Reproduce the passage on the true world word for word, starting with "6. We have suppressed" and going on through "world of appearance!".

### DOCUMENT SEGMENT
++++++++++++++++++++

4. The true world—is it unattainable? At all events it is unattained. And as unattained it is also unknown. Consequently it no longer comforts, nor saves, nor constrains: what could something unknown constrain us to?

(The grey of dawn. Reason stretches itself and yawns for the first time. The cock-crow of positivism.)

5. The "true world"—an idea that no longer serves any purpose, that no longer constrains one to anything,—a useless idea that has become quite superfluous, consequently an exploded idea: let us abolish it!

(Bright daylight; breakfast; the return of common sense and of cheerfulness; Plato blushes for shame and all free-spirits kick up a shindy.)

6. We have suppressed the true world: what world survives? the apparent world perhaps?... Certainly not! In abolishing the true world we have also abolished the world of appearance!

(Noon; the moment of the shortest shadows; the end of the longest error; mankind's zenith; Incipit Zarathustra.)

++++++++++++++++++++

### DATA SECTION
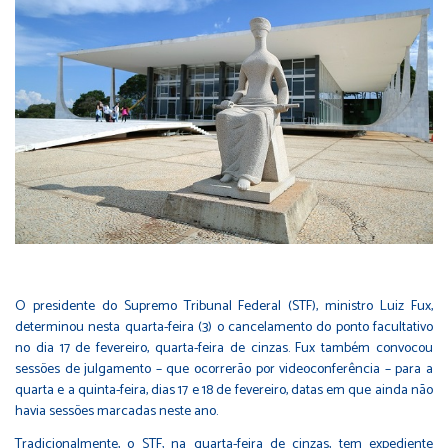
O presidente do Supremo Tribunal Federal (STF), ministro Luiz Fux,
determinou nesta quarta-feira (3) o cancelamento do ponto facultativo
no dia 17 de fevereiro, quarta-feira de cinzas. Fux também convocou
sessões de julgamento – que ocorrerão por videoconferência – para a
quarta e a quinta-feira, dias 17 e 18 de fevereiro, datas em que ainda não
havia sessões marcadas neste ano.
Tradicionalmente, o STF, na quarta-feira de cinzas, tem expediente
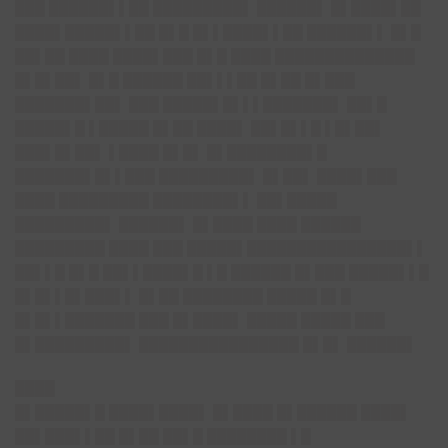
███ ██████▌▌██ █████████▌ ██████▌ █▌████▌██
████▌█████▌▌██ █▌█ █▌▌████▌▌██ ██████▌▌ █▌█
██▌██ ████ ████▌███ █▌█ ████ ██████████████
█▌█▌██▌ █▌█ ██████ ██▌▌▌██ █▌██ █▌███
███████▌██▌ ███ █████▌█▌▌▌███████▌ ██▌█
█████▌█ ▌█████ █▌██ ████▌ ██▌█▌▌█ ▌█▌██▌
███▌█▌██▌ ▌████ █▌█▌ █▌████████▌█
███████▌█▌▌███ █████████▌ █▌██▌ ████▌███
████ █████████ ████████▌▌ ██▌█████
█████████▌ ██████▌ █▌████ ████ ██████
█████████ ████ ███ █████▌████████████████▌▌
██▌▌█ █▌█ ██▌▌████▌█ ▌█ ██████ █▌███ █████▌▌█
█▌█▌▌█▌███▌▌ █▌██ ████████ █████ █▌█
█▌█▌▌███████ ███ █▌████▌ █████ █████ ███
█▌█████████▌ ████████████████ █▌█▌ ██████▌
████
█▌█████▌█ ████▌████▌ █▌████ █▌██████ ████▌
██▌███▌▌██ █▌██ ██▌█ ████████ ▌█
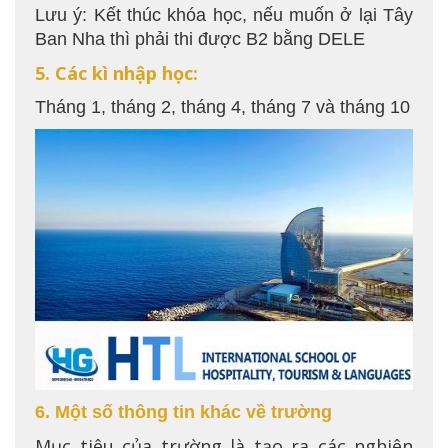
Lưu ý: Kết thúc khóa học, nếu muốn ở lại Tây
Ban Nha thì phải thi được B2 bằng DELE
5. Các kì nhập học:
Tháng 1, tháng 2, tháng 4, tháng 7 và tháng 10
6. Một số thông tin khác về trường
Mục tiêu của trường là tạo ra các nghiên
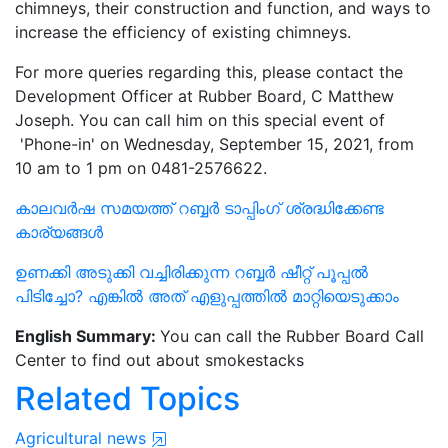
chimneys, their construction and function, and ways to
increase the efficiency of existing chimneys.
For more queries regarding this, please contact the
Development Officer at Rubber Board, C Matthew
Joseph. You can call him on this special event of
'Phone-in' on Wednesday, September 15, 2021, from
10 am to 1 pm on 0481-2576622.
കാലവർഷ സമയത്ത് റബ്ബർ ടാപ്പിംഗ് ശ്രദ്ധിക്കേണ്ട
കാര്യങ്ങൾ
ഉണക്കി അടുക്കി വച്ചിരിക്കുന്ന റബ്ബർ ഷീറ്റ് പൂപ്പൽ
പിടിച്ചോ? എങ്കിൽ അത് എളുപ്പത്തിൽ മാറ്റിയെടുക്കാം
English Summary:
You can call the Rubber Board Call
Center to find out about smokestacks
Related Topics
Agricultural news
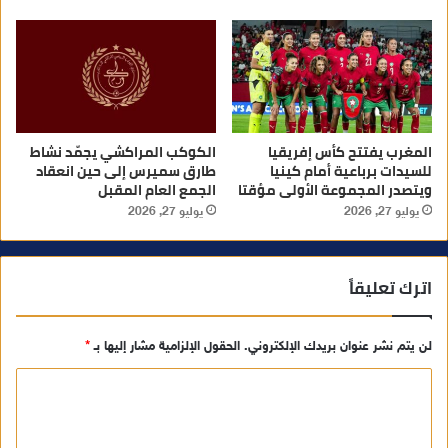
المغرب يفتتح كأس إفريقيا
الكوكب المراكشي يجمّد نشاط
للسيدات برباعية أمام كينيا
طارق سميرس إلى حين انعقاد
ويتصدر المجموعة الأولى مؤقتا
الجمع العام المقبل
يوليو 27, 2026
يوليو 27, 2026
اترك تعليقاً
لن يتم نشر عنوان بريدك الإلكتروني.
الحقول الإلزامية مشار إليها بـ
*
ا
ل
ت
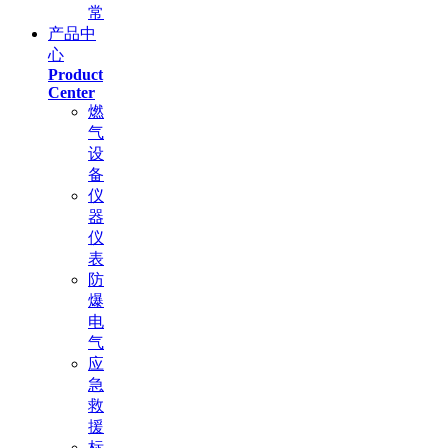
常
产品中
心
Product
Center
燃
气
设
备
仪
器
仪
表
防
爆
电
气
应
急
救
援
标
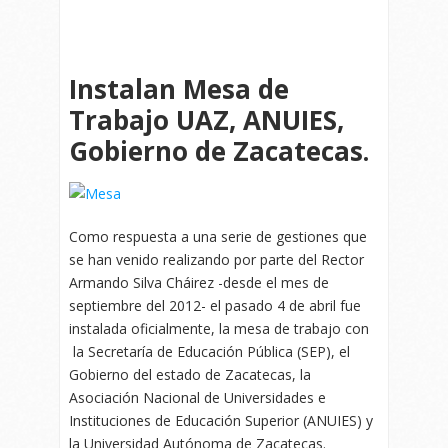
Instalan Mesa de
Trabajo UAZ, ANUIES,
Gobierno de Zacatecas.
Como respuesta a una serie de gestiones que
se han venido realizando por parte del Rector
Armando Silva Cháirez -desde el mes de
septiembre del 2012- el pasado 4 de abril fue
instalada oficialmente, la mesa de trabajo con
la Secretaría de Educación Pública
(SEP), el
Gobierno del estado de Zacatecas, la
Asociación Nacional de Universidades e
Instituciones de Educación Superior (ANUIES) y
la Universidad Autónoma de Zacatecas.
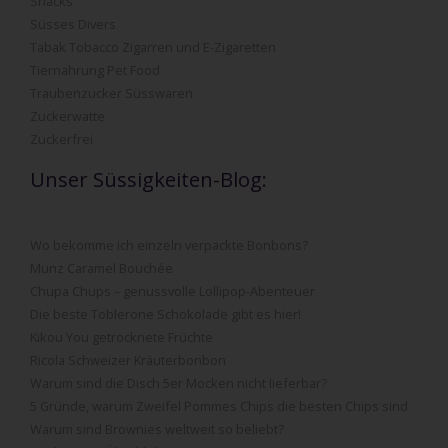
Snacks
Süsses Divers
Tabak Tobacco Zigarren und E-Zigaretten
Tiernahrung Pet Food
Traubenzucker Süsswaren
Zuckerwatte
Zuckerfrei
Unser Süssigkeiten-Blog:
Wo bekomme ich einzeln verpackte Bonbons?
Munz Caramel Bouchée
Chupa Chups – genussvolle Lollipop-Abenteuer
Die beste Toblerone Schokolade gibt es hier!
Kikou You getrocknete Früchte
Ricola Schweizer Kräuterbonbon
Warum sind die Disch 5er Mocken nicht lieferbar?
5 Gründe, warum Zweifel Pommes Chips die besten Chips sind
Warum sind Brownies weltweit so beliebt?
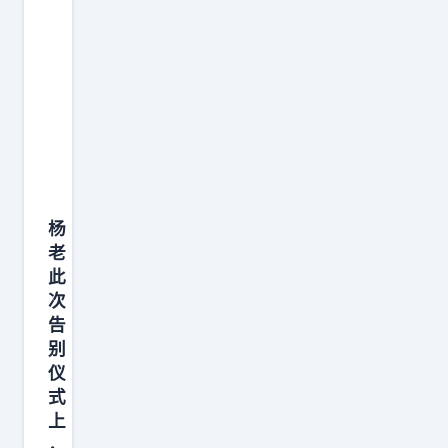
着
骂
名
，
极
力
反
对
杨
花
老
2
此
0
次
0
告
0
别
亿
仪
式
建
上
大
，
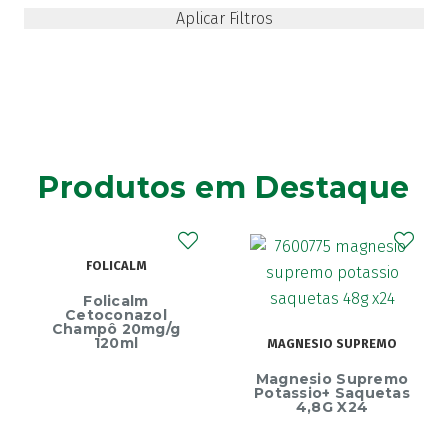
Produtos em Destaque
FOLICALM
Folicalm
Cetoconazol
Champô 20mg/g
120ml
MAGNESIO SUPREMO
Magnesio Supremo
Potassio+ Saquetas
4,8G X24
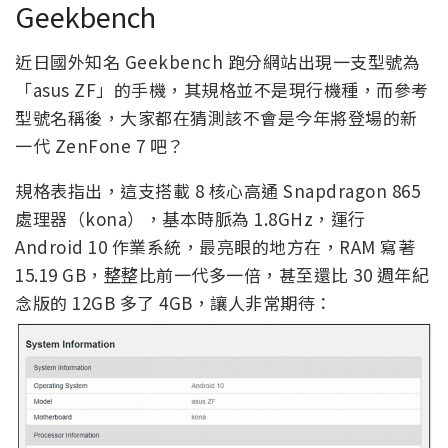
Geekbench
近日國外知名 Geekbench 跑分網站出現一支型號為
「asus ZF」的手機，其規格並不是現行機種，而參考
型號名稱後，大家都在猜測該不會是今年將登場的新
一代 ZenFone 7 吧？
規格表指出，這支搭載 8 核心高通 Snapdragon 865
處理器（kona），基本時脈為 1.8GHz，運行
Android 10 作業系統，最亮眼的地方在，RAM 寫著
15.19 GB，整整比前一代多一倍，甚至還比 30 週年紀
念版的 12GB 多了 4GB，讓人非常期待：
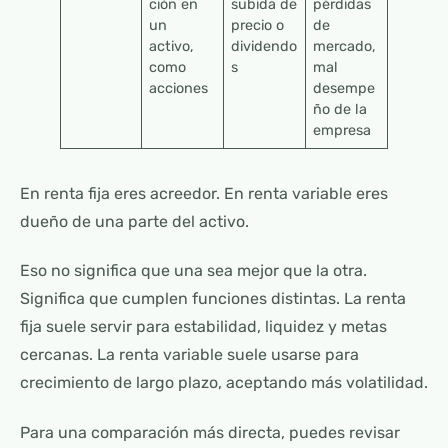
ción en
subida de
pérdidas
un
precio o
de
activo,
dividendo
mercado,
como
s
mal
acciones
desempe
ño de la
empresa
En renta fija eres acreedor. En renta variable eres
dueño de una parte del activo.
Eso no significa que una sea mejor que la otra.
Significa que cumplen funciones distintas. La renta
fija suele servir para estabilidad, liquidez y metas
cercanas. La renta variable suele usarse para
crecimiento de largo plazo, aceptando más volatilidad.
Para una comparación más directa, puedes revisar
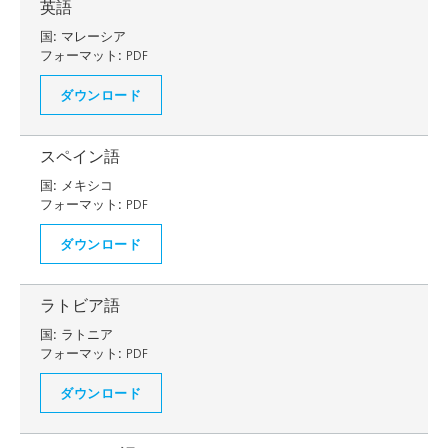
英語
国:
マレーシア
フォーマット:
PDF
ダウンロード
スペイン語
国:
メキシコ
フォーマット:
PDF
ダウンロード
ラトビア語
国:
ラトニア
フォーマット:
PDF
ダウンロード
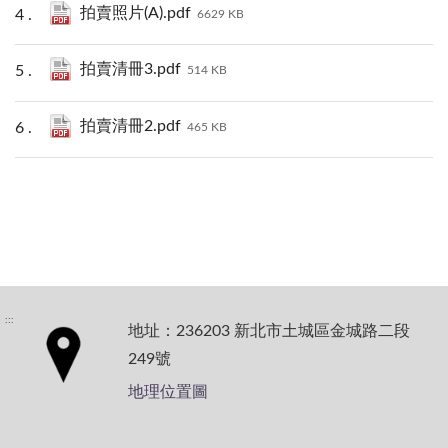
拍賣照片(A).pdf
6629 KB
拍賣清冊3.pdf
514 KB
拍賣清冊2.pdf
465 KB
:::
地址：236203 新北市土城區金城路二段
249號
地理位置圖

++++++++++++++++++++

### PROBLEM SOLUTION
6. We have suppressed the true world: what world survives? the apparent world perhaps?... Certainly not! In abolishing the true world we have also abolished the world of appearance!